Adaptações aquáticas em mamíferos podem ser irreversíveis, de acordo com um novo estudo que investigou os meios pelos quais mais de 5.000 espécies fizeram a transição da terra para a água.
Embora a jornada evolutiva de animais como baleias e focas possa ser rastreada até os tetrápodes marinhos que deixaram o oceano para viver em terra, vagar pela terra firme novamente não está nos planos para os descendentes daqueles que se tornaram principalmente ou totalmente aquáticos. .
Ao comparar massa corporal, dieta e genomas de 5.635 mamíferos existentes e recentemente extintos, a bióloga evolutiva da Universidade de Fribourg, Bruna Farina, e seus colegas acompanharam a evolução das adaptações aquáticas. Estas incluem mudanças no tamanho, locomoção, sistemas sensoriais, reprodução, dietas e capacidade pulmonar.
De todas essas espécies, 97% permanecem mamíferos totalmente terrestres. Apenas 3% fizeram a transição para uma vida vivendo na água novamente, todos em diferentes graus.
Essa transição aconteceu de forma independente em diferentes grupos de mamíferos, com alguns levando seu compromisso com a água mais longe do que outros. Isso deu origem a três grupos distintos: animais semiaquáticos como ornitorrinco, musaranho-d’água (Neomys fodiens) e gambá-d’água (Chironectes minimus); os que usam a terra de vez em quando, como focas e lontras; e mamíferos totalmente aquáticos como golfinhos e dugongos.
Enquanto as espécies semi-aquáticas anteriores voltaram a ser totalmente terrestres, as adaptações para uma existência aquática tornam-se irreversíveis no espectro entre os habitantes semi-aquáticos e principalmente aquáticos, descobriu a equipe.
À medida que uma espécie se torna mais aquática, sua massa corporal tende a crescer, com um aumento de 5% por milhão de anos para aquelas que são semi-aquáticas e até 12% de aumento por milhão de anos para espécies totalmente aquáticas. Isso vale até mesmo para mamíferos menores, como roedores.
Isso faz sentido em termos da regra ecogeográfica de Bergmann: espécies maiores tendem a ser encontradas em ambientes que esgotam rapidamente o calor do corpo, como na água, pois minimizar a proporção entre área de superfície e volume aumenta a conservação de calor.
Os animais terrestres também são limitados pelo desafio de transportar sua massa, algo que é mais fácil na água graças à flutuabilidade. Além do mais, uma maior quantidade de presas está disponível para sustentar carnívoros maiores no oceano, que golfinhos e baleias aproveitaram por meio da evolução dos sistemas de filtro e alimentação estocada.

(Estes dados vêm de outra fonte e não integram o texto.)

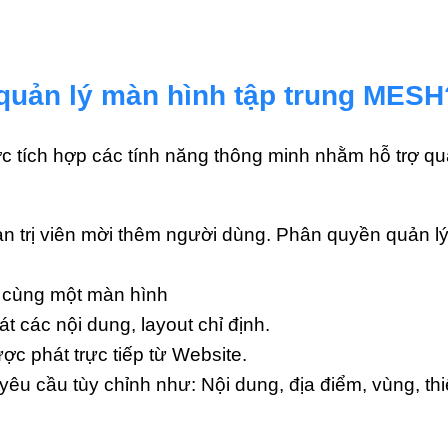
 quản lý màn hình tập trung MESH
 tích hợp các tính năng thông minh nhằm hỗ trợ quản
n trị viên mời thêm người dùng. Phân quyền quản lý 
n cùng một màn hình
át các nội dung, layout chỉ định.
ợc phát trực tiếp từ Website.
 yêu cầu tùy chỉnh như: Nội dung, địa điểm, vùng, thi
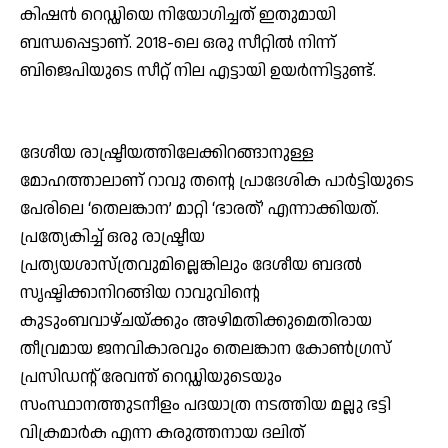
കിഷന്‍ റെഡ്ഡിയെ നിയോഗിച്ചത് ഇതുമായി
ബന്ധപ്പെട്ടാണ്. 2018-ലെ ഒരു സീറ്റില്‍ നിന്ന്
ബിജെപിയുടെ സീറ്റ് നില എട്ടായി ഉയര്‍ന്നിട്ടുണ്ട്.
ദേശീയ രാഷ്ട്രീയത്തിലേക്കിറങ്ങാനുള്ള
മോഹത്താലാണ് റാവു തന്റെ പ്രാദേശിക പാര്‍ട്ടിയുടെ
പേരിലെ ‘തെലങ്കാന’ മാറ്റി ‘ഭാരത്’ എന്നാക്കിയത്.
പ്രത്യേകിച്ച് ഒരു രാഷ്ട്രീയ
പ്രത്യയശാസ്ത്രവുമില്ലെങ്കിലും ദേശീയ ബദല്‍
സൃഷ്ടിക്കാനിറങ്ങിയ റാവുവിന്റെ
കുടുംബവാഴ്ചയ്ക്കും അഴിമതിക്കുമെതിരായ
തീവ്രമായ ജനവികാരവും തെലങ്കാന കോണ്‍ഗ്രസ്
പ്രസിഡന്റ് രേവന്ത് റെഡ്ഡിയുടെയും
സംസ്ഥാനത്തുടനീളം പദയാത്ര നടത്തിയ മല്ലു ഭട്ടി
വിക്രമാര്‍ക എന്ന കരുത്തനായ ദലിത്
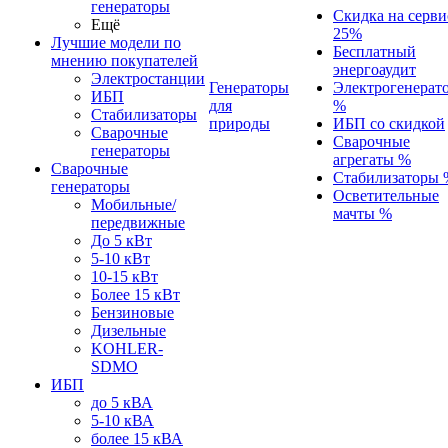
генераторы
Скидка на серви
Ещё
25%
Лучшие модели по
Бесплатный
мнению покупателей
энергоаудит
Электростанции
Генераторы
Электрогенерат
ИБП
для
%
Стабилизаторы
природы
ИБП со скидкой
Сварочные
Сварочные
генераторы
агрегаты %
Сварочные
Стабилизаторы 
генераторы
Осветительные
Мобильные/
мачты %
передвижные
До 5 кВт
5-10 кВт
10-15 кВт
Более 15 кВт
Бензиновые
Дизельные
KOHLER-
SDMO
ИБП
до 5 кВА
5-10 кВА
более 15 кВА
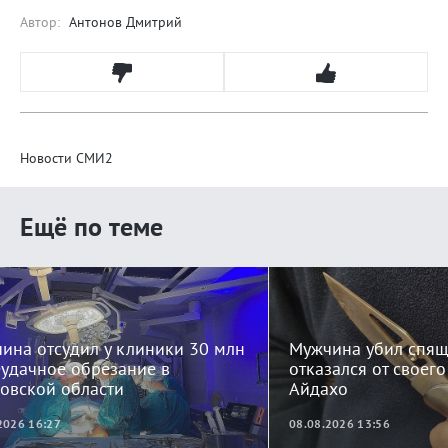
Автор:
Антонов Дмитрий
Новости СМИ2
Ещё по теме
ина отсудил у клиники 30 млн
Мужчина убил спящ
еудачное обрезание в
отказался от своег
овской области
Айдахо
2026 16:27
08.08.2026 13:56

Apesar da abundância de ervas marinhas e leitos de algas, a maioria das transições aquáticas – com exceção dos peixes-bois – não as utilizou como fonte de alimento. Mamíferos que voltaram para a água tendem a ser carnívoros.
Isso é “provável porque as enzimas necessárias para quebrar o material vegetal ou algal requerem temperaturas mais altas”, observam os pesquisadores.
A maioria das espécies de “vacas marinhas”, como dugongos e peixes-boi, vive em águas quentes. O único mamífero herbívoro de água fria era a vaca marinha de Steller (Hydrodamalis gigas), que levamos à extinção. Era dez vezes mais pesado que as espécies restantes.
A vida na água também exige um sistema de locomoção diferente e mais aerodinâmico, que leva à redução dos membros e, eventualmente, à incapacidade de carregar o corpo em terra. A redução de membros em baleias e golfinhos está relacionada à perda de expressão de múltiplos genes reguladores.
Perder uma característica tão complexa quanto as pernas, moldada por milhões de anos de pressões seletivas e surgimento casual de várias mutações, não é um processo que possa ser facilmente revertido.
“A Lei de Dollo postula que, uma vez que uma característica complexa é perdida, ela não pode ser recuperada”, escrevem os pesquisadores em seu artigo, observando que o mesmo é visto em pássaros que perdem a capacidade de voar.
Isso não quer dizer que estruturas e funções anatômicas semelhantes não possam evoluir novamente no futuro. Mas à medida que a complexidade de um recurso aumenta, é muito menos provável que sua herança evolutiva se repita, pois genes críticos são alterados e perdidos.
“Depois dessa transição”, Fribourg e sua equipe continuam, “a competição com os carnívoros terrestres atuais, que podem usar seus membros para caçar de forma mais eficaz em terra e manipular suas presas, pode ter impedido qualquer possibilidade de reversão”.
Qualquer golfinho desajeitado interessado em montar uma invasão na costa seria frustrado com muita facilidade, em outras palavras, por predadores muito mais ágeis.
Esta pesquisa foi publicada no Proceedings of the Royal Society B: Biological Sciences.